• Data shown:
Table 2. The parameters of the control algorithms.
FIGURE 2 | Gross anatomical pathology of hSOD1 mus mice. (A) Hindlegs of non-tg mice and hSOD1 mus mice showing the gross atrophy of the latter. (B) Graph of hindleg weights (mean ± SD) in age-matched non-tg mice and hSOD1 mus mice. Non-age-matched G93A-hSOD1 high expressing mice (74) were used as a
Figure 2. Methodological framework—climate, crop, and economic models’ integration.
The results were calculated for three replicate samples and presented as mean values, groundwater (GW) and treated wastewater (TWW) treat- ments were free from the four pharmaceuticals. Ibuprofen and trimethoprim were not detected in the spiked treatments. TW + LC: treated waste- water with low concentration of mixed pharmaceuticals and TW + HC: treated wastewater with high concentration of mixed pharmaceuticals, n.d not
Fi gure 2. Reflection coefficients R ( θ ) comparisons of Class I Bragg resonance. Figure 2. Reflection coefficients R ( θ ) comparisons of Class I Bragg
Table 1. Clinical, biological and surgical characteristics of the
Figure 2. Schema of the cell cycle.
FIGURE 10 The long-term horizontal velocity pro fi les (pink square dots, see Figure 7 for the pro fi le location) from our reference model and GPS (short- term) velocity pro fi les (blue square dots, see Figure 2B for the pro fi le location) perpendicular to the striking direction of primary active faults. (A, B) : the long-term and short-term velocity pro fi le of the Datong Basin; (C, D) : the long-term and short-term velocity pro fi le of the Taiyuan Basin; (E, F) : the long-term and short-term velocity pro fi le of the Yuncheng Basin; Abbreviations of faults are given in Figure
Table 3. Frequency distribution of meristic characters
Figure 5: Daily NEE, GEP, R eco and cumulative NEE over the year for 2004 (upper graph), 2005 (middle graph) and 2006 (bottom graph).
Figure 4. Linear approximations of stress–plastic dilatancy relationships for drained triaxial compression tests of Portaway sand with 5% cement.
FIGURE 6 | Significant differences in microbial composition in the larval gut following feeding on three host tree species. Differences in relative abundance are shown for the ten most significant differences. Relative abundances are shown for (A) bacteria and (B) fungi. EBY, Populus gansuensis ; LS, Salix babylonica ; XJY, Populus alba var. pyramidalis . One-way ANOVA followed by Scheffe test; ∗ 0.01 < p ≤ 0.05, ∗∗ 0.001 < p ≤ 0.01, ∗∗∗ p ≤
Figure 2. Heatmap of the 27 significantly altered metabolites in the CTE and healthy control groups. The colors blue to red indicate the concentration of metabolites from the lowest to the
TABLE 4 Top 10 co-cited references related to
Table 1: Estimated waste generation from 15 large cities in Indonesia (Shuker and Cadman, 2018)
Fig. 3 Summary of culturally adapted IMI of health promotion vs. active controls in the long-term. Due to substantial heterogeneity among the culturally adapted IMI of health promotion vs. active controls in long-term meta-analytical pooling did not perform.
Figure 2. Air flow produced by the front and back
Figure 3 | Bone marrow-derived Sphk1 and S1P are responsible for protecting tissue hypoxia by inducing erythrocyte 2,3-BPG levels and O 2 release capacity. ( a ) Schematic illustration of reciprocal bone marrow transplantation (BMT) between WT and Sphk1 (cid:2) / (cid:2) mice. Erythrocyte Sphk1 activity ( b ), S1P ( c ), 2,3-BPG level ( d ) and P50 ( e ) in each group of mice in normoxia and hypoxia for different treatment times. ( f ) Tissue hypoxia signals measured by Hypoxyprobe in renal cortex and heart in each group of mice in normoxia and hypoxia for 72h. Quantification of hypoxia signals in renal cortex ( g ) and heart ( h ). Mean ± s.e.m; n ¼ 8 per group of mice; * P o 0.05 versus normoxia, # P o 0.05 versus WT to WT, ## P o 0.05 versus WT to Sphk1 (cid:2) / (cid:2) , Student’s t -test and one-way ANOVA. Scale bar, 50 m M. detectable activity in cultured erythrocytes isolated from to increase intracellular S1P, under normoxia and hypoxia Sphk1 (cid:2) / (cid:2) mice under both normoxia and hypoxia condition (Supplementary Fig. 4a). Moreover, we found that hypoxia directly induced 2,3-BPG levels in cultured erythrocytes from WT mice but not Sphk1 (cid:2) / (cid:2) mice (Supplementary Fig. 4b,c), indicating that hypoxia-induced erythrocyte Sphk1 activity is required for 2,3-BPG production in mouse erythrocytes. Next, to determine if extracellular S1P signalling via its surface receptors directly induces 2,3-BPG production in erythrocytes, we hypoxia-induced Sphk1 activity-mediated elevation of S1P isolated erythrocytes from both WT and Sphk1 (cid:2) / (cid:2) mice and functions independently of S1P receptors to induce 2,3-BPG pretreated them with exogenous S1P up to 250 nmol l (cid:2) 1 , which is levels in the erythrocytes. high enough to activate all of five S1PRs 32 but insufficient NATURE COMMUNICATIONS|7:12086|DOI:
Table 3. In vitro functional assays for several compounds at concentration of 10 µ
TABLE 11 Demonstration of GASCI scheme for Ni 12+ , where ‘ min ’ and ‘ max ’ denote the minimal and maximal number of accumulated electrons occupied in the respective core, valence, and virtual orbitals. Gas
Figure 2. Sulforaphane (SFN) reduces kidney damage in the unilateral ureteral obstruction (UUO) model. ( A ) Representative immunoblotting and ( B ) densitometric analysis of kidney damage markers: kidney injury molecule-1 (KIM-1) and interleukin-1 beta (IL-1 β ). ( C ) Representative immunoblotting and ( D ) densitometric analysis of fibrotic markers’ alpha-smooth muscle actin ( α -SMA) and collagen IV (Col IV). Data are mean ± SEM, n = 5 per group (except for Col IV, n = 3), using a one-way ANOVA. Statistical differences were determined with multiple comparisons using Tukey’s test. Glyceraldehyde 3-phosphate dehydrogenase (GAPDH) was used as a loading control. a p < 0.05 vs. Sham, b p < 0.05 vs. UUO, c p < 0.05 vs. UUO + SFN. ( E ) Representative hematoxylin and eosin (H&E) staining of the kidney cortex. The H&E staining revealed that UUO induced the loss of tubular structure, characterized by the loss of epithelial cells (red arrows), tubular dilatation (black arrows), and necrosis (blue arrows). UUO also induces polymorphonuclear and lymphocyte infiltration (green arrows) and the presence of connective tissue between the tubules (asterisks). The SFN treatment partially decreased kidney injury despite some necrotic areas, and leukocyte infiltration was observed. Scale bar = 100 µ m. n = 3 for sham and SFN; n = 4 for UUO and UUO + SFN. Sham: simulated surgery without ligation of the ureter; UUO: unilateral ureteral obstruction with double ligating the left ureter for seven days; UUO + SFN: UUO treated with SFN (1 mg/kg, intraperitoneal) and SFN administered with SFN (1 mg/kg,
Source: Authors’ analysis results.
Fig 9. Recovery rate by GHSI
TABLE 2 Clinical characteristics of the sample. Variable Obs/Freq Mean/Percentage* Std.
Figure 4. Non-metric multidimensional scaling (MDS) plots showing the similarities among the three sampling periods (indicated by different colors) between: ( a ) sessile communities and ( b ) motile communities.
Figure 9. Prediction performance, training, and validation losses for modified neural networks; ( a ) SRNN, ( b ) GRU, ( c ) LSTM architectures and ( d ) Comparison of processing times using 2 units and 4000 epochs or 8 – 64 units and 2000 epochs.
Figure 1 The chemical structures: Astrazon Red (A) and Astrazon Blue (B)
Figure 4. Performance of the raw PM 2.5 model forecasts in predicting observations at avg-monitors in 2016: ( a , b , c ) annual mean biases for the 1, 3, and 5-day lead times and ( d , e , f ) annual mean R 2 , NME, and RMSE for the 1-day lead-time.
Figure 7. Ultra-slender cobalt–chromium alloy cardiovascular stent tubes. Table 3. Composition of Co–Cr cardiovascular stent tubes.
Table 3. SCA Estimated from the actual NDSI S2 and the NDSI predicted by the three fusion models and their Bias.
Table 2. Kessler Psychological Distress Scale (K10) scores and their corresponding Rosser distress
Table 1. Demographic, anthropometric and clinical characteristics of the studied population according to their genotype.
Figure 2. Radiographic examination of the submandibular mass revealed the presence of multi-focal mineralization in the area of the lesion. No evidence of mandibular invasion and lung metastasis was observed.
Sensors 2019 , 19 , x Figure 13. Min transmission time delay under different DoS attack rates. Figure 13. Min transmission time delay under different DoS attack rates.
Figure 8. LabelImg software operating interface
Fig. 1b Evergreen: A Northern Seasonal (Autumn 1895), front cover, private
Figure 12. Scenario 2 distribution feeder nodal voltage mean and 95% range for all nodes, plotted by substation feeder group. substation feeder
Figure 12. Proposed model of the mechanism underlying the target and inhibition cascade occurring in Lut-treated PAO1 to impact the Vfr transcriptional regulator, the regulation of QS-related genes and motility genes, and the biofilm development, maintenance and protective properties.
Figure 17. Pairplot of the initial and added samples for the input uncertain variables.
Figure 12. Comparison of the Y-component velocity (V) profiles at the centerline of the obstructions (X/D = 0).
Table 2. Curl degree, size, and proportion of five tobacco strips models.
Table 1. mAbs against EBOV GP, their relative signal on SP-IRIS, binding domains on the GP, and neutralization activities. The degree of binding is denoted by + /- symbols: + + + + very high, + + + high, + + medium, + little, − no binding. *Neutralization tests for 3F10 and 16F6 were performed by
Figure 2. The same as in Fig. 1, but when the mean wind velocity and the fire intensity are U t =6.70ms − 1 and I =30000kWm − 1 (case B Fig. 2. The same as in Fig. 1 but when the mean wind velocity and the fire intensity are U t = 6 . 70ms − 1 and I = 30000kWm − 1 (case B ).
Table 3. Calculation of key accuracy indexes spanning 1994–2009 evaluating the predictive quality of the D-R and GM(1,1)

• What the task asks: Scan the data for lines containing "colors" and copy all of them.

• Task response:
Figure 2. Heatmap of the 27 significantly altered metabolites in the CTE and healthy control groups. The colors blue to red indicate the concentration of metabolites from the lowest to the
Figure 4. Non-metric multidimensional scaling (MDS) plots showing the similarities among the three sampling periods (indicated by different colors) between: ( a ) sessile communities and ( b ) motile communities.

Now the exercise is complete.